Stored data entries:
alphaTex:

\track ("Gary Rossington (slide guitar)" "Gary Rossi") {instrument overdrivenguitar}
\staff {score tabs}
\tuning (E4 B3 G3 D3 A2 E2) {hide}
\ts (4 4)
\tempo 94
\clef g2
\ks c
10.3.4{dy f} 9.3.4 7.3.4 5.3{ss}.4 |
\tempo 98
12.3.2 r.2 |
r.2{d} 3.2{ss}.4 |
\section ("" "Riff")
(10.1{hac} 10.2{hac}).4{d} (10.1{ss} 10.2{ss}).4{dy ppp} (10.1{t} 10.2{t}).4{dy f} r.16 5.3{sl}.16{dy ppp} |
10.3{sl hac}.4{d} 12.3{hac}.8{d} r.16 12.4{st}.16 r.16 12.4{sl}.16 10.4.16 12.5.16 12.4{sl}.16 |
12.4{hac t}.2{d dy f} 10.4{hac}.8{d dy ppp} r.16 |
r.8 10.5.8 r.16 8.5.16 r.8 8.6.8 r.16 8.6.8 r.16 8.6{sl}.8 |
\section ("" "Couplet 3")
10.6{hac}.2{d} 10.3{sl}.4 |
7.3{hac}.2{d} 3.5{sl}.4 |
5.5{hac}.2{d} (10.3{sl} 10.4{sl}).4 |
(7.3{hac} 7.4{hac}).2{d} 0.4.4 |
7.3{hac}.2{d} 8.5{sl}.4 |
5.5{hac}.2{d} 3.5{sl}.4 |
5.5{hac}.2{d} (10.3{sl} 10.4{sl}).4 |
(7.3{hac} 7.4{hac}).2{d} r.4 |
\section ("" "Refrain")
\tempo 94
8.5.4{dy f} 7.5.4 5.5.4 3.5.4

> [Instruction]: List each line in the items above that contains the string "section", copying every matching line in full. Case counts.

> [Output for this exercise]:
\section ("" "Riff")
\section ("" "Couplet 3")
\section ("" "Refrain")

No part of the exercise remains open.